Printmaking is a fine art

Different, yet the same as painting.

Close-up detail of print surfaceClose-up of surface of a print, "Lighthouse", showing how many colours?

"Fine Art" is defined as:"Creative art, esp. visual art, whose products are to be appreciated primarily or solely for their imaginative, aesthetic, or intellectual content". This could be a description of either painting or printmaking.

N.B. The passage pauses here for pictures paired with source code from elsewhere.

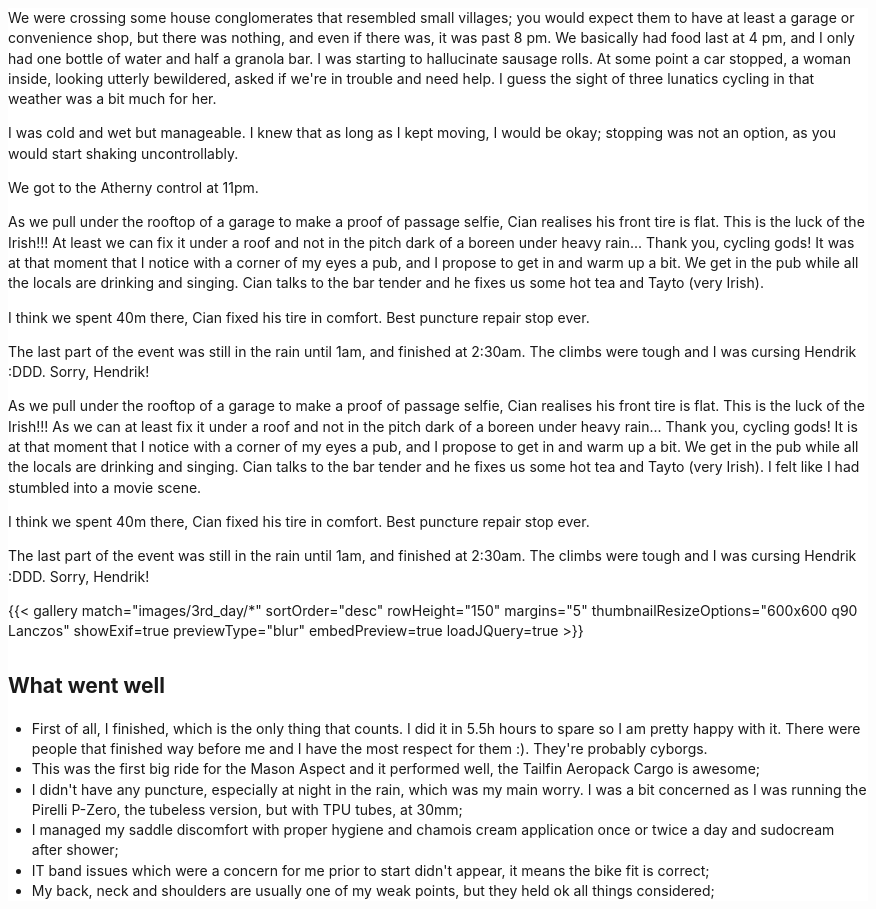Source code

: We were crossing some house conglomerates that resembled small villages; you would expect them to have at least a garage or convenience shop, but there was nothing, and even if there was, it was past 8 pm. We basically had food last at 4 pm, and I only had one bottle of water and half a granola bar. I was starting to hallucinate sausage rolls.
At some point a car stopped, a woman inside, looking utterly bewildered, asked if we're in trouble and need help. I guess the sight of three lunatics cycling in that weather was a bit much for her.

I was cold and wet but manageable. I knew that as long as I kept moving, I would be okay; stopping was not an option, as you would start shaking uncontrollably.

We got to the Atherny control at 11pm.

As we pull under the rooftop of a garage to make a proof of passage selfie, Cian realises his front tire is flat. This is the luck of the Irish!!! At least we can fix it under a roof and not in the pitch dark of a boreen under heavy rain... Thank you, cycling gods! It was at that moment that I notice with a corner of my eyes a pub, and I propose to get in and warm up a bit. We get in the pub while all the locals are drinking and singing. Cian talks to the bar tender and he fixes us some hot tea and Tayto (very Irish).

I think we spent 40m there, Cian fixed his tire in comfort. Best puncture repair stop ever.

The last part of the event was still in the rain until 1am, and finished at 2:30am.
The climbs were tough and I was cursing Hendrik :DDD. Sorry, Hendrik!

As we pull under the rooftop of a garage to make a proof of passage selfie, Cian realises his front tire is flat.
This is the luck of the Irish!!! As we can at least fix it under a roof and not in the pitch dark of a boreen under heavy rain... Thank you, cycling gods!
It is at that moment that I notice with a corner of my eyes a pub, and I propose to get in and warm up a bit.
We get in the pub while all the locals are drinking and singing. Cian talks to the bar tender and he fixes us some hot tea and Tayto (very Irish). I felt like I had stumbled into a movie scene.

I think we spent 40m there, Cian fixed his tire in comfort. Best puncture repair stop ever.

The last part of the event was still in the rain until 1am, and finished at 2:30am.
The climbs were tough and I was cursing Hendrik :DDD. Sorry, Hendrik!

{{< gallery match="images/3rd_day/*" sortOrder="desc" rowHeight="150" margins="5" thumbnailResizeOptions="600x600 q90 Lanczos" showExif=true previewType="blur" embedPreview=true loadJQuery=true >}}

## What went well

- First of all, I finished, which is the only thing that counts. I did it in 5.5h hours to spare so I am pretty happy with it. There were people that finished way before me and I have the most respect for them :). They're probably cyborgs.
- This was the first big ride for the Mason Aspect and it performed well, the Tailfin Aeropack Cargo is awesome;
- I didn't have any puncture, especially at night in the rain, which was my main worry. I was a bit concerned as I was running the Pirelli P-Zero, the tubeless version, but with TPU tubes, at 30mm;
- I managed my saddle discomfort with proper hygiene and chamois cream application once or twice a day and sudocream after shower;
- IT band issues which were a concern for me prior to start didn't appear, it means the bike fit is correct;
- My back, neck and shoulders are usually one of my weak points, but they held ok all things considered;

Just like painting, printmakers construct a 'picture' – a view of the world – with a focus (or focal point), a story to tell: composed, distilled and cropped. Like painting, there is a texture to the surface, generally subtle, resulting from the printmaking process. The two are very close cousins indeed. Original prints are however distinct from painting in a number of ways. One way is: colour.

An optimum few

Generally with painting there is an unlimited colour pallete easily available to the artist – a painter can readily mix and add another colour to their work, at any point in the process, if they choose. Printmakers on the other hand, have to invest a great deal of effort for each colour they use. They have to either carve a completely new additional plate for each colour, layering one on top of another to produce a third, or plan carefully how to add another colour to an existing plate, already committed to other hues without the colours mixing in an unfortunate way. It's complicated to describe as well as to do. This is not to say that printmaking is 'better' than painting because of this 'effort'. The point is that many printmakers try to keep the number of plates to an optimum 'few', because each plate takes a great deal of work to produce and complicates the printing process too. It is the number of plates that dictate how many colours are added to a print. This is why prints tend to involve less colours than paintings. For some printmakers, the challenge of creating a rich image from as few colours as possible is something they relish and feel makes their art better. There are of course exceptions that prove the rule in both printmaking and painting, ie: painters who restrict their colour pallette to a very few colours. However, a distinct characteristic of most original prints is the small number of colours used.

In the print above there appear to be up to 5 colours applied to the ivory paper: sky, grass green, earth brown, dark blue-black and black. There are in reality only 3 – an optimum few?